Griffin had brief aspirations to become a dental assistant, but instead the young mother of two boys shifted her focus to nursing.
“I was young, and I had two babies,” said Griffin, who was 20 when she started at HMC.
On Sept. 12, 1978, Griffin began working on the eighth floor in the med-surg unit, an area that also cared for geriatric patients. Incredibly, Griffin applied to HMC’s nurse aide school 13 times before she was finally accepted. Following nine semesters of schoolwork, Griffin graduated and earned her registered nurse accreditation in 1982. As part of Hillcrest’s tuition reimbursement school program at the time, she was able to continue working at HMC upon graduation, a rarity during that particular era.
“Nursing wasn’t like it is now,” Griffin recalled. “There were more people who wanted to be nurses than there were jobs, so fortunately they had to keep me to pay back my tuition.”

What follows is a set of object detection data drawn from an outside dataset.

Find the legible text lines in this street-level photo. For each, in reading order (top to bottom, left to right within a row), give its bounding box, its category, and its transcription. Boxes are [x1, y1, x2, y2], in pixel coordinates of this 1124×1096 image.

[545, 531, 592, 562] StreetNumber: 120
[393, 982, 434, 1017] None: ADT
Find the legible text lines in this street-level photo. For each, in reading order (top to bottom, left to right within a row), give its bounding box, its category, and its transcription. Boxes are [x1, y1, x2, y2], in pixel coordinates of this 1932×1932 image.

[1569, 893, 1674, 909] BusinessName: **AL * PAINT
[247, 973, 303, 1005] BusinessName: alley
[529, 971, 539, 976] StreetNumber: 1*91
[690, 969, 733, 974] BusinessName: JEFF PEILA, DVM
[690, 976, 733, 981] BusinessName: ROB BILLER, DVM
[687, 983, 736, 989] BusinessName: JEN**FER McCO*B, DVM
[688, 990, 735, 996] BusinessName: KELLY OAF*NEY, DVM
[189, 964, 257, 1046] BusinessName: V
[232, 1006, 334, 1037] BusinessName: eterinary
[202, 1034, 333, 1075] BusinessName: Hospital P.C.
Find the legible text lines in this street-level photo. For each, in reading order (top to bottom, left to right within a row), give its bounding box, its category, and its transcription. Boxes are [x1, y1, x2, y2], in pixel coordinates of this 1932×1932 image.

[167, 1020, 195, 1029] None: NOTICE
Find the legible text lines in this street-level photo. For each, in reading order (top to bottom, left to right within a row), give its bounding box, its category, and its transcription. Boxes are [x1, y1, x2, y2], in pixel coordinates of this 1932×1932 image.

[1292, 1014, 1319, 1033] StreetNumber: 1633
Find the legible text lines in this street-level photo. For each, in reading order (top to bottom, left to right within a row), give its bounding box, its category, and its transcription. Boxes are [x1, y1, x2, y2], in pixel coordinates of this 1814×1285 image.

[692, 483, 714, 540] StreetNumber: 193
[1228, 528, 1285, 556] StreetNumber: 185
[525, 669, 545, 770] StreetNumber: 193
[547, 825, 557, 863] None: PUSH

She worked on the cardiac floor from 1982-88, then transferred to the cardiac cath lab for an 18-year stint. In 2006, as her family continued to expand, Griffin was alerted to an opportunity as a radiology nurse at the soon-to-open BMC.
“I had no idea what a radiology nurse did before I came here,” Griffin joked. “But it was a good situation for my family.”
Since joining the team, Griffin has watched BMC grow from its infancy into one of the pillars of the Owasso community.
“Bailey does a lot that boosts morale,” she said. “They celebrate a lot of things. It makes for a good environment. We’re all family here.”
Griffin said she is thankful for all of those who have played a role in her success.
“I would like to thank God and my family for being so patient with me over the years with the work I have done, and all the friends I have made,” she said.
As Sept. 12, 2022, Griffin’s final day at BMC, approaches, she has one piece of advice for those just beginning to blaze their own trail in the field of medicine.
“You have to really love this job, or you need to find another one,” she said.
Among Griffin’s initial plans in retirement is to travel.
“I like to tease the family and tell the boys that I’m going to turn 16 on Sept. 12,” she said. “I’m going to fly by the seat of my pants, just like they did.”
Griffin listed numerous colleagues who have made an impression in her professional life and said her career is highlighted by the relationships she has built, along with the changes in medical technology she has witnessed. But Griffin’s most important memories came from her patients.
“I’ve really enjoyed my patients,” she said. “It’s nice to see them get better and go home and do the things they were doing before. Giving them back their activity levels and the life they think they should have back, that’s special. I’m going to miss that.”